EXCERPT PROVIDED »
External support for the Tamil Tigers has come from a number of Indian regimes. That support ended with a LTTE associate’s assassination of Indian prime minister Rajiv Gandhi. In addition the international arms of the Tamil Tigers, located in London and Paris, have facilitated a number of purchases of weaponry. Funding for activities originates in expatriate Tamil communities in the West. Other fund-raising activities include extortion and illegal trade as well as legitimate business fronts and charities. Many terror analysts note that part of the Tamil network includes cargo ships. This has prompted concerns over the use of the fleet in terror operations.

PROBLEM A » In the entries, copy out word for word the lines starting with the one that contains "否则同样情境要是换个地点，也许现在真的已经罹难了也说不定。" and going on through the one that contains "Use the following checklist for onboarding". Leave the pictures out.

EXTRACTED MATERIAL »
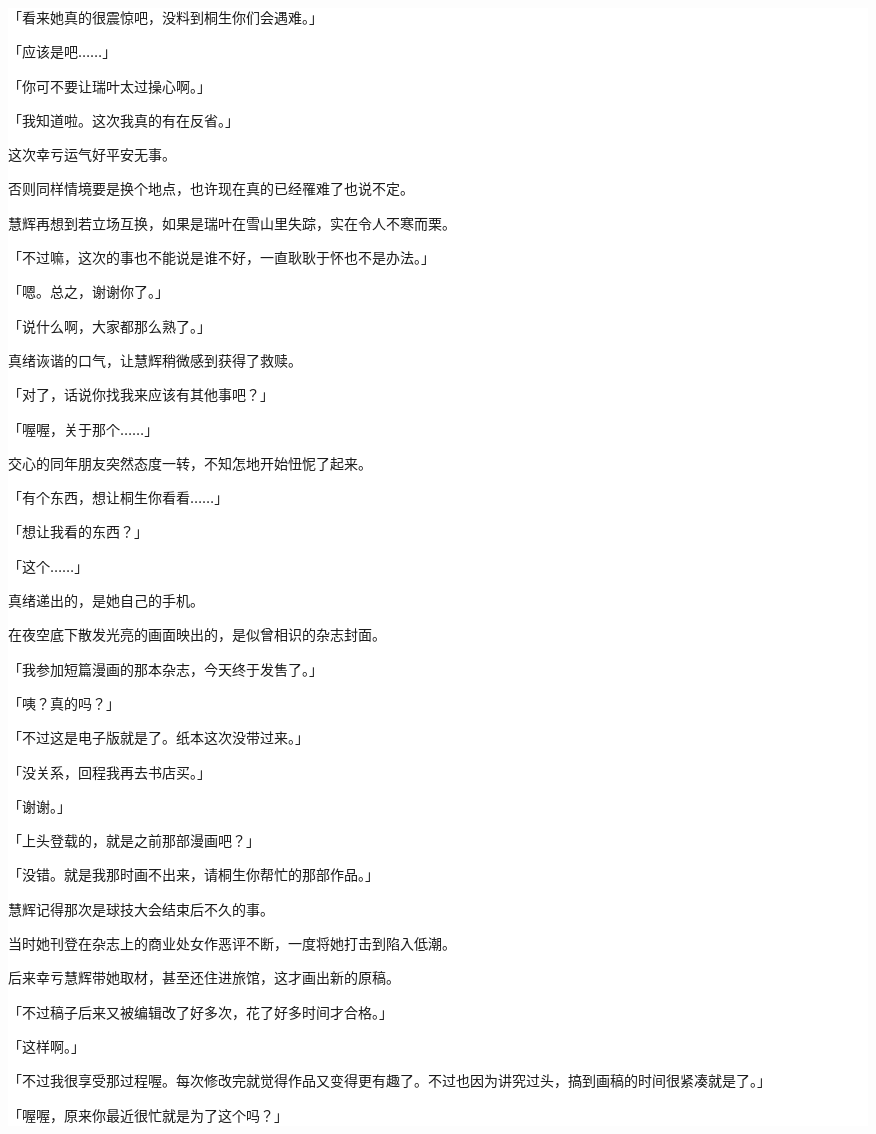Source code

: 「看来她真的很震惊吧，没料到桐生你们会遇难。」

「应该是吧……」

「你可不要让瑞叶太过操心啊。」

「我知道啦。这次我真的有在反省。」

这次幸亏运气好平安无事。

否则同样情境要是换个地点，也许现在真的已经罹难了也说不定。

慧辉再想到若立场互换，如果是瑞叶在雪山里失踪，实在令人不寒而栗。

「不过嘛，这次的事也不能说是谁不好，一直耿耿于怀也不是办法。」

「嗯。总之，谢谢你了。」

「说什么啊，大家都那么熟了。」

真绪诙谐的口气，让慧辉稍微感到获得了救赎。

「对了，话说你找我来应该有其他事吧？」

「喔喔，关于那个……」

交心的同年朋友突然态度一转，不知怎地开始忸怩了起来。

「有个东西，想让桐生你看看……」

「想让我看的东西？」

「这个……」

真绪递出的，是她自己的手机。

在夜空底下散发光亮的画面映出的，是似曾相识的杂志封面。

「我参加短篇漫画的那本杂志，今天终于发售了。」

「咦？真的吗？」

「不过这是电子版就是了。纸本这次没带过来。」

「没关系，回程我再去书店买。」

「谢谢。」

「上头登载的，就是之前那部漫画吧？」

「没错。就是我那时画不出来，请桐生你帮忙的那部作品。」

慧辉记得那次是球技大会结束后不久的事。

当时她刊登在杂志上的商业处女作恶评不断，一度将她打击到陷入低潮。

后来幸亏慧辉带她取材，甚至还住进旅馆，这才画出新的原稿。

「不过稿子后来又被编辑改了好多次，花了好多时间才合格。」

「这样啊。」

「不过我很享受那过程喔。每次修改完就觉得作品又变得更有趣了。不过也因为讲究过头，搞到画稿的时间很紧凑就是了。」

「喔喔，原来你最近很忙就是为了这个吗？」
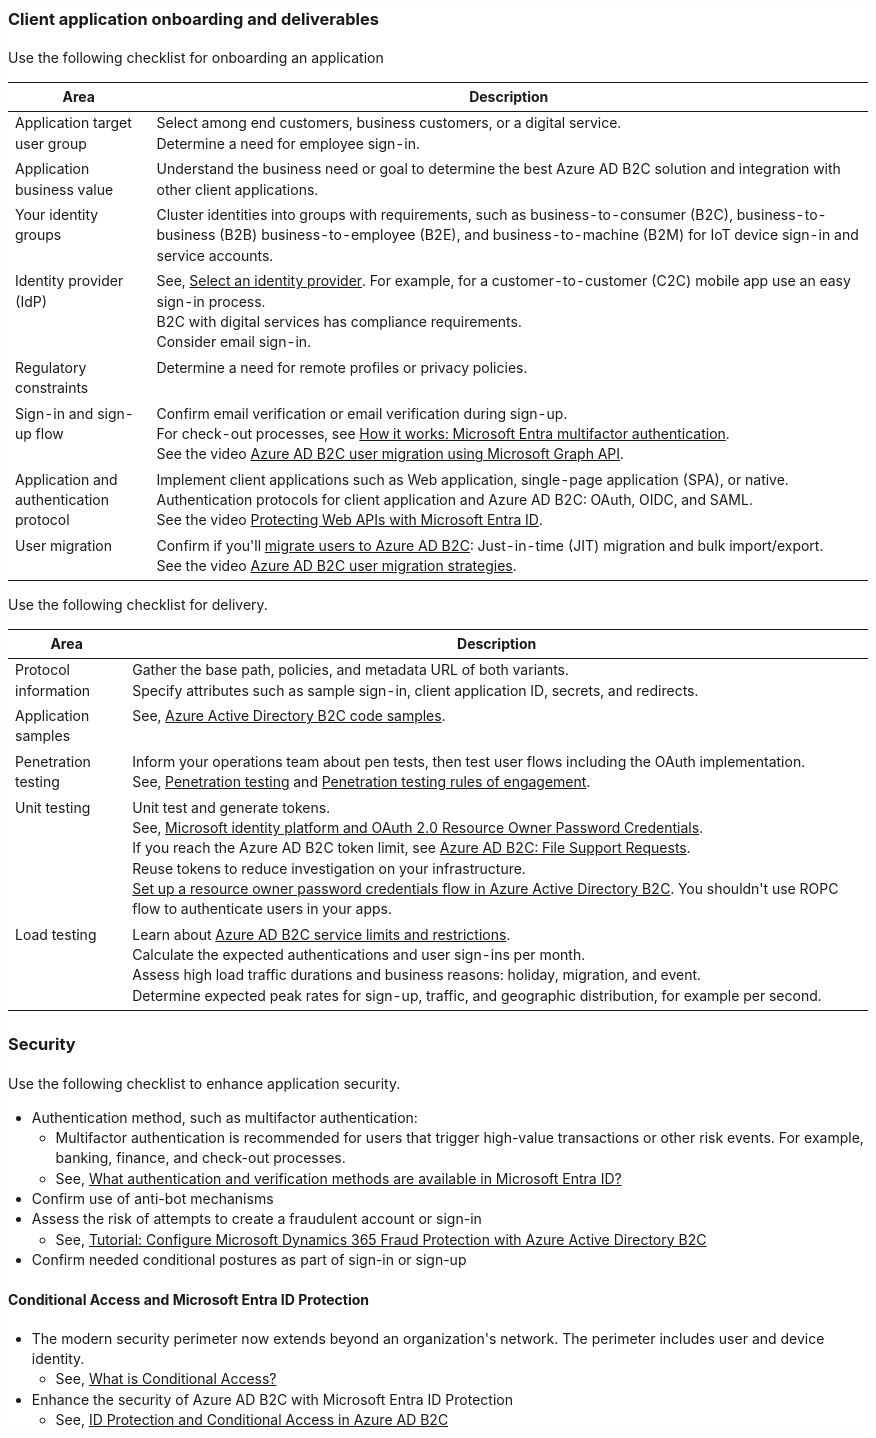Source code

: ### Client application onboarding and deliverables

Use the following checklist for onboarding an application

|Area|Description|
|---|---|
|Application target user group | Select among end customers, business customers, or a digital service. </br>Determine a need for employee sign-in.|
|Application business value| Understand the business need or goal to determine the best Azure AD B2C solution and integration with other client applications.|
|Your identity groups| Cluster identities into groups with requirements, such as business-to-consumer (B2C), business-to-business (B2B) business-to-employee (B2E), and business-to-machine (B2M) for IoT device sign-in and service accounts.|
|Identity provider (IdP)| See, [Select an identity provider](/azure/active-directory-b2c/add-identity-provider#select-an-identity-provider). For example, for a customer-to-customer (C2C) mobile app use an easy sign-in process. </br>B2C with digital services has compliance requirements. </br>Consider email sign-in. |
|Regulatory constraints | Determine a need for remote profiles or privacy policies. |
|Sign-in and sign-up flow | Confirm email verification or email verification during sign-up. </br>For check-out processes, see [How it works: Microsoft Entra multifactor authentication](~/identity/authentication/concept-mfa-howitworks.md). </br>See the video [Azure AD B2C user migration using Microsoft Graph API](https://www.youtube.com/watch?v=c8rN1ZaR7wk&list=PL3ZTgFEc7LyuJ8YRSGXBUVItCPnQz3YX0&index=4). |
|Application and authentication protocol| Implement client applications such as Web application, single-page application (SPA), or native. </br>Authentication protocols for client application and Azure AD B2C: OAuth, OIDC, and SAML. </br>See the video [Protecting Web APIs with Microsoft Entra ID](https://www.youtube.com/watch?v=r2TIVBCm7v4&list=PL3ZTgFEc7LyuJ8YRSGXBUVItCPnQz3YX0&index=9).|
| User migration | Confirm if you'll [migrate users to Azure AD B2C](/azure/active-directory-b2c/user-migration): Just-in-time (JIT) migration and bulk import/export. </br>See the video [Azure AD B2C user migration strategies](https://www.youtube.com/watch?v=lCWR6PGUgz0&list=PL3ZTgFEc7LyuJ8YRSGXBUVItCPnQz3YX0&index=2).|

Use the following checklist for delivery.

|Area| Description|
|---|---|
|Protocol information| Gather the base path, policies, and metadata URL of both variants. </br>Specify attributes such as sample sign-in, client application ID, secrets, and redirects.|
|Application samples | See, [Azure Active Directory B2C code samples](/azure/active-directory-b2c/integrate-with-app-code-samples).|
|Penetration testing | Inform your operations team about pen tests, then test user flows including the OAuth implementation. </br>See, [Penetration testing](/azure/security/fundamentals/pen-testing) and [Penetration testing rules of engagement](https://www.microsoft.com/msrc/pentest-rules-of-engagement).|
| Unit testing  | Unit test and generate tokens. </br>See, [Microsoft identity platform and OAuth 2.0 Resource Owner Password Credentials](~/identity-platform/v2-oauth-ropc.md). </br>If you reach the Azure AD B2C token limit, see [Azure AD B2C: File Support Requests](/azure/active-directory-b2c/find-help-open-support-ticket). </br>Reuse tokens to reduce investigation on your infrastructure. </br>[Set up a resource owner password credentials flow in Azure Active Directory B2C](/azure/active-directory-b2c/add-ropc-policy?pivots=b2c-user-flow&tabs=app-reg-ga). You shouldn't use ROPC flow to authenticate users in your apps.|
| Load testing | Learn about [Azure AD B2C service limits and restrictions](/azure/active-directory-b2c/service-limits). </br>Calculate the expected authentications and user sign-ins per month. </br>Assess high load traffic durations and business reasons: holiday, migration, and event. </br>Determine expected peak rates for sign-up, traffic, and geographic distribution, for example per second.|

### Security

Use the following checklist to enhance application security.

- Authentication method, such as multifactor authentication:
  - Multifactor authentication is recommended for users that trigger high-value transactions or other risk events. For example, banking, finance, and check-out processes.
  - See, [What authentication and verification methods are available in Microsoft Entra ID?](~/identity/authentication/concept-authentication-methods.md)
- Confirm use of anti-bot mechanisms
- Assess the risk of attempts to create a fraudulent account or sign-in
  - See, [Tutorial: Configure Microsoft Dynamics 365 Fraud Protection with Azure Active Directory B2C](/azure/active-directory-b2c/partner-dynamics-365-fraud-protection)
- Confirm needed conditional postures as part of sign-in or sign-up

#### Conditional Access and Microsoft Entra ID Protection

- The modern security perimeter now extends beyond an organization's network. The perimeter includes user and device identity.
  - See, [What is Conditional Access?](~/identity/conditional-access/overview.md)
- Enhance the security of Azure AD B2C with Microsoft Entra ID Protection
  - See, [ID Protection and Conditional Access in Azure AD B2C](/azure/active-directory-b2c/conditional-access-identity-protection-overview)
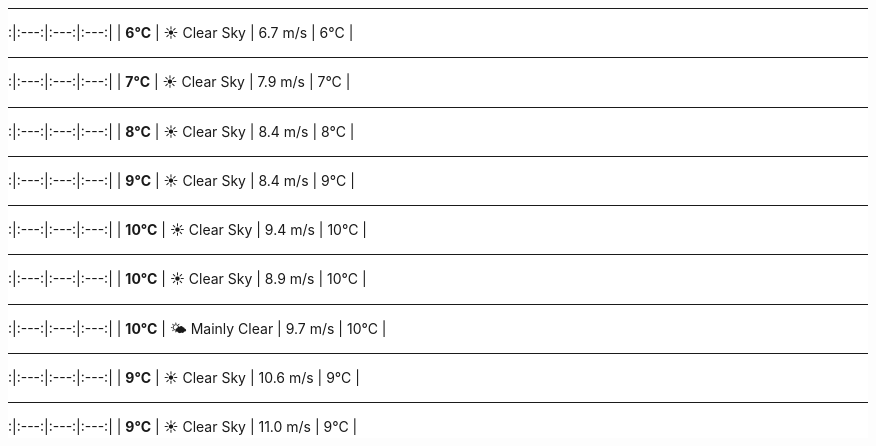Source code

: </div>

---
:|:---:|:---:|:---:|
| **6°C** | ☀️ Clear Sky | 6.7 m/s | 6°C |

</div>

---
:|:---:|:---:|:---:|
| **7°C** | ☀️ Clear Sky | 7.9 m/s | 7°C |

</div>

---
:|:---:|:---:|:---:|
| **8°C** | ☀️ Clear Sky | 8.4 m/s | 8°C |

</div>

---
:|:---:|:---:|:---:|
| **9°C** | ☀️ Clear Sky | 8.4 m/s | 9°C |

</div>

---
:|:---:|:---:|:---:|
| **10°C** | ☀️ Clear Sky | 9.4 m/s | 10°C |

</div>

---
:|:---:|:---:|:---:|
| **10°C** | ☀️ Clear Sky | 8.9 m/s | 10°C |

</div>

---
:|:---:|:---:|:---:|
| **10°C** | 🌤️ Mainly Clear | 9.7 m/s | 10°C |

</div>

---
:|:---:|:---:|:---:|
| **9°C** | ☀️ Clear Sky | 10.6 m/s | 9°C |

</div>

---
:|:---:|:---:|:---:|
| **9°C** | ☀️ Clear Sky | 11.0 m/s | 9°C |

PROBLEM B » Continue the passage on the Tamil Tigers' outside support and funding from where it ends.

WRITTEN ANSWER A »
否则同样情境要是换个地点，也许现在真的已经罹难了也说不定。

慧辉再想到若立场互换，如果是瑞叶在雪山里失踪，实在令人不寒而栗。

「不过嘛，这次的事也不能说是谁不好，一直耿耿于怀也不是办法。」

「嗯。总之，谢谢你了。」

「说什么啊，大家都那么熟了。」

真绪诙谐的口气，让慧辉稍微感到获得了救赎。

「对了，话说你找我来应该有其他事吧？」

「喔喔，关于那个……」

交心的同年朋友突然态度一转，不知怎地开始忸怩了起来。

「有个东西，想让桐生你看看……」

「想让我看的东西？」

「这个……」

真绪递出的，是她自己的手机。

在夜空底下散发光亮的画面映出的，是似曾相识的杂志封面。

「我参加短篇漫画的那本杂志，今天终于发售了。」

「咦？真的吗？」

「不过这是电子版就是了。纸本这次没带过来。」

「没关系，回程我再去书店买。」

「谢谢。」

「上头登载的，就是之前那部漫画吧？」

「没错。就是我那时画不出来，请桐生你帮忙的那部作品。」

慧辉记得那次是球技大会结束后不久的事。

当时她刊登在杂志上的商业处女作恶评不断，一度将她打击到陷入低潮。

后来幸亏慧辉带她取材，甚至还住进旅馆，这才画出新的原稿。

「不过稿子后来又被编辑改了好多次，花了好多时间才合格。」

「这样啊。」

「不过我很享受那过程喔。每次修改完就觉得作品又变得更有趣了。不过也因为讲究过头，搞到画稿的时间很紧凑就是了。」

「喔喔，原来你最近很忙就是为了这个吗？」
Source code

: ### Client application onboarding and deliverables

Use the following checklist for onboarding an application

WRITTEN ANSWER B »
Very few Tamil rebels are captured alive. This is because of a rigorous training regime that includes political indoctrination emphasizing the importance of not being captured. Hence Tamil recruits typically wear a capsule of cyanide around their necks and are encouraged to commit suicide rather than face capture. In addition, the LTTE were one of the first modern terrorist groups to encourage suicide bombings. Much has also been written concerning the LTTE practice of recruiting children to fight in the rebellion. The rebel organization has participated in both a conventional war and attacks targeting civilians. The Tamil Tigers have also been accused of ethnic cleansing. Specifically, the Tamil Tigers attempted to remove all non-Tamil residents from the Tamil state of Jaffna in 1990.